The UX Research Reckoning is Here
Lots of nuggets in this article, like:
It’s time for us to lean into the future, to realize the last 15 years was more fools golden than golden age.
fools golden, woof … and:
Middle-range findings [e.g. user interviews] are usually not specific enough. They tend to be too general and descriptive, even when a researcher does an amazing job communicating. They’re hard to turn into specific recommendations and thus easy to poke holes in or ignore. They are most likely to trigger the post-hoc bias, which invokes the stereotype that researchers work for months only to tell us things we already know.
On more micro research:
Low-level, technical UX research isn’t always sexy, but it drives business value. When research makes a product more usable and accessible, engagement goes up and churn rates go down. Companies need that for the bottom line. Users get a better product. Win-win.

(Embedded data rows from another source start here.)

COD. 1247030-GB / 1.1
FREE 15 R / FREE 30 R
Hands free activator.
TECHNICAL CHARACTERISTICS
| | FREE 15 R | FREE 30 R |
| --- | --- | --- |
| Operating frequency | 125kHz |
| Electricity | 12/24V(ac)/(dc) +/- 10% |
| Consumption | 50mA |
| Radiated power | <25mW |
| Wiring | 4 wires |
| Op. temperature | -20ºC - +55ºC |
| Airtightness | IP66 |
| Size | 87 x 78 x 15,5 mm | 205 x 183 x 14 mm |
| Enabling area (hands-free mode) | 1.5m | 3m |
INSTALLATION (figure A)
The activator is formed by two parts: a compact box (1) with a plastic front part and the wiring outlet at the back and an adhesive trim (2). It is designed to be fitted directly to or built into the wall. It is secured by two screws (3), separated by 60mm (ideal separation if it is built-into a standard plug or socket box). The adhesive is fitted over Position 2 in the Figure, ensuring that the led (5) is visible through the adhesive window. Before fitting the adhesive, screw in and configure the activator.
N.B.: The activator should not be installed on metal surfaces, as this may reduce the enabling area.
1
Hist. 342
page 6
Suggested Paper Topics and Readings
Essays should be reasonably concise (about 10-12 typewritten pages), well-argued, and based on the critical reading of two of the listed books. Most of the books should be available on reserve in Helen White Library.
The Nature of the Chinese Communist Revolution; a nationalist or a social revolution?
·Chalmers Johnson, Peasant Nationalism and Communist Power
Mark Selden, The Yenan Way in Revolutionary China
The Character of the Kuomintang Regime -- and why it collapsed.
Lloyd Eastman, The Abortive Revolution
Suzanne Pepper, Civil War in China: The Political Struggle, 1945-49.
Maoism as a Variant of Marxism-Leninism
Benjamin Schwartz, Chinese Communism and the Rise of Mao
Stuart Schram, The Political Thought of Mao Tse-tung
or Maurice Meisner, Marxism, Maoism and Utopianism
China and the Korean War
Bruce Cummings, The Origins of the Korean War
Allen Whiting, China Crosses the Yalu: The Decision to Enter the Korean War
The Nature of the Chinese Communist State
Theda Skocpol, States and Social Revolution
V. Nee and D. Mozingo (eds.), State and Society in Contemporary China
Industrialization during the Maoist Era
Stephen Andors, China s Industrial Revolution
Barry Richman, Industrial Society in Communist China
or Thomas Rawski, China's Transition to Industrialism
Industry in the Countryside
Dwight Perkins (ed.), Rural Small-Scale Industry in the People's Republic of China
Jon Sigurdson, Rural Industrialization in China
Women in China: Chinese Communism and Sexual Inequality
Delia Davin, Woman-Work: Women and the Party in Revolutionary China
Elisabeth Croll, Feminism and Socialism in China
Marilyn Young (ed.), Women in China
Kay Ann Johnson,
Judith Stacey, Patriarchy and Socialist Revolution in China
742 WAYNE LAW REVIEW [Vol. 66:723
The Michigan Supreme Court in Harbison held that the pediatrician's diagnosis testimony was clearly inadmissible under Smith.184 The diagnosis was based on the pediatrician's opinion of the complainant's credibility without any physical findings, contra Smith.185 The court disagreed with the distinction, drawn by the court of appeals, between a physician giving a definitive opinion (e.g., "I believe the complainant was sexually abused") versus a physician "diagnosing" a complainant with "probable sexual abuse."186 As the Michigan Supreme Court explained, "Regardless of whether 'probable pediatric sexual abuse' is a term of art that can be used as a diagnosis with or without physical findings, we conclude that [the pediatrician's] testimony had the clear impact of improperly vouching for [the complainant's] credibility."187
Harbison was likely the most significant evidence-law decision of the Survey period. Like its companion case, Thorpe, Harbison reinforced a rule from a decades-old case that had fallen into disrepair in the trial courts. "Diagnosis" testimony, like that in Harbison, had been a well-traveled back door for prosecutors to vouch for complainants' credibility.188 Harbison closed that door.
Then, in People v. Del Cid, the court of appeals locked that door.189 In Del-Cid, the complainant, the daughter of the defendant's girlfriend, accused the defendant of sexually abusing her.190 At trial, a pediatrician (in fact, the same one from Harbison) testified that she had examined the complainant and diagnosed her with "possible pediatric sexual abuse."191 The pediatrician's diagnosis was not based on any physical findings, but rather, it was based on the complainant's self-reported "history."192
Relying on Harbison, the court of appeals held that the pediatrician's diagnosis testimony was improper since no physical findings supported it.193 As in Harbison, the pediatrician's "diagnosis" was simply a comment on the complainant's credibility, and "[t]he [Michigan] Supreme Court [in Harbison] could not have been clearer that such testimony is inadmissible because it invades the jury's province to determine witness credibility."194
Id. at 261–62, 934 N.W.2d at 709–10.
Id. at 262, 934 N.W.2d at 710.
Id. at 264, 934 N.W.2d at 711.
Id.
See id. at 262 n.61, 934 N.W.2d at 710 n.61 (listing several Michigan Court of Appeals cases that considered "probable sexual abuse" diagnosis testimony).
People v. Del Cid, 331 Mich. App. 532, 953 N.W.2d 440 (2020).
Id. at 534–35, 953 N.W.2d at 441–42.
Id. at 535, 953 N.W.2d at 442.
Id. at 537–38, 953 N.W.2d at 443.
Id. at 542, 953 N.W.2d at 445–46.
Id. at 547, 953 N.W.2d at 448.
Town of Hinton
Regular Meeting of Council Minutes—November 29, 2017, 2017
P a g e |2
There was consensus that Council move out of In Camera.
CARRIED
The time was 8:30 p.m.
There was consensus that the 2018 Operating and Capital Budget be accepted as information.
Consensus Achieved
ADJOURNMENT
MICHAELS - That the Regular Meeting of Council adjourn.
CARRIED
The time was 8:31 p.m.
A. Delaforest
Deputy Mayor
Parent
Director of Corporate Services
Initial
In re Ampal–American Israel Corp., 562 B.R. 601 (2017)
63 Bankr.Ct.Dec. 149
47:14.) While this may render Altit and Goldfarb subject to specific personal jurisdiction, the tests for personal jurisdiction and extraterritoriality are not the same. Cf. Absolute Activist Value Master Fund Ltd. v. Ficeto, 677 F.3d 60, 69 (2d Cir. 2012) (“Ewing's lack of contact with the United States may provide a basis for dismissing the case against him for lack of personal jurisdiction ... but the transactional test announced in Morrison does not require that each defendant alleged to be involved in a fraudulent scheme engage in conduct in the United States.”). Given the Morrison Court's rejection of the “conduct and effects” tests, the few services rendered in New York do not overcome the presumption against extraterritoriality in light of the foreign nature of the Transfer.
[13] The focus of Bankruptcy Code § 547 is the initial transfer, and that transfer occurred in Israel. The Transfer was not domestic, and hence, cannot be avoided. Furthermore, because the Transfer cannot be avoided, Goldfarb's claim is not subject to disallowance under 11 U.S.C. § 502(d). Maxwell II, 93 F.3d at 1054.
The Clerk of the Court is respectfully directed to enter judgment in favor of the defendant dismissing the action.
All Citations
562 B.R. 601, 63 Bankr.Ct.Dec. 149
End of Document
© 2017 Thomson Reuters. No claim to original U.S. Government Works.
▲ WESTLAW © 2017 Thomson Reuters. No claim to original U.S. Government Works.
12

And more on macro/strategic research:
Great macro-research is multi-method — desk, quant, and qual combined. It provides priorities and frameworks more than answers or hypotheses. It’s unabashedly business first and future first. And it requires direct collaboration with executives, cutting out the messengers who might dilute the business value of research.
Can’t say I don’t disagree. It’s something a lot of client services UXers have known for a while now. Clients are more willing to pay for macro and micro research.
Bottom line, lots of angst (me included) is being stirred up between lay-offs and AI causing lots of us to reevaluate the direction of our careers.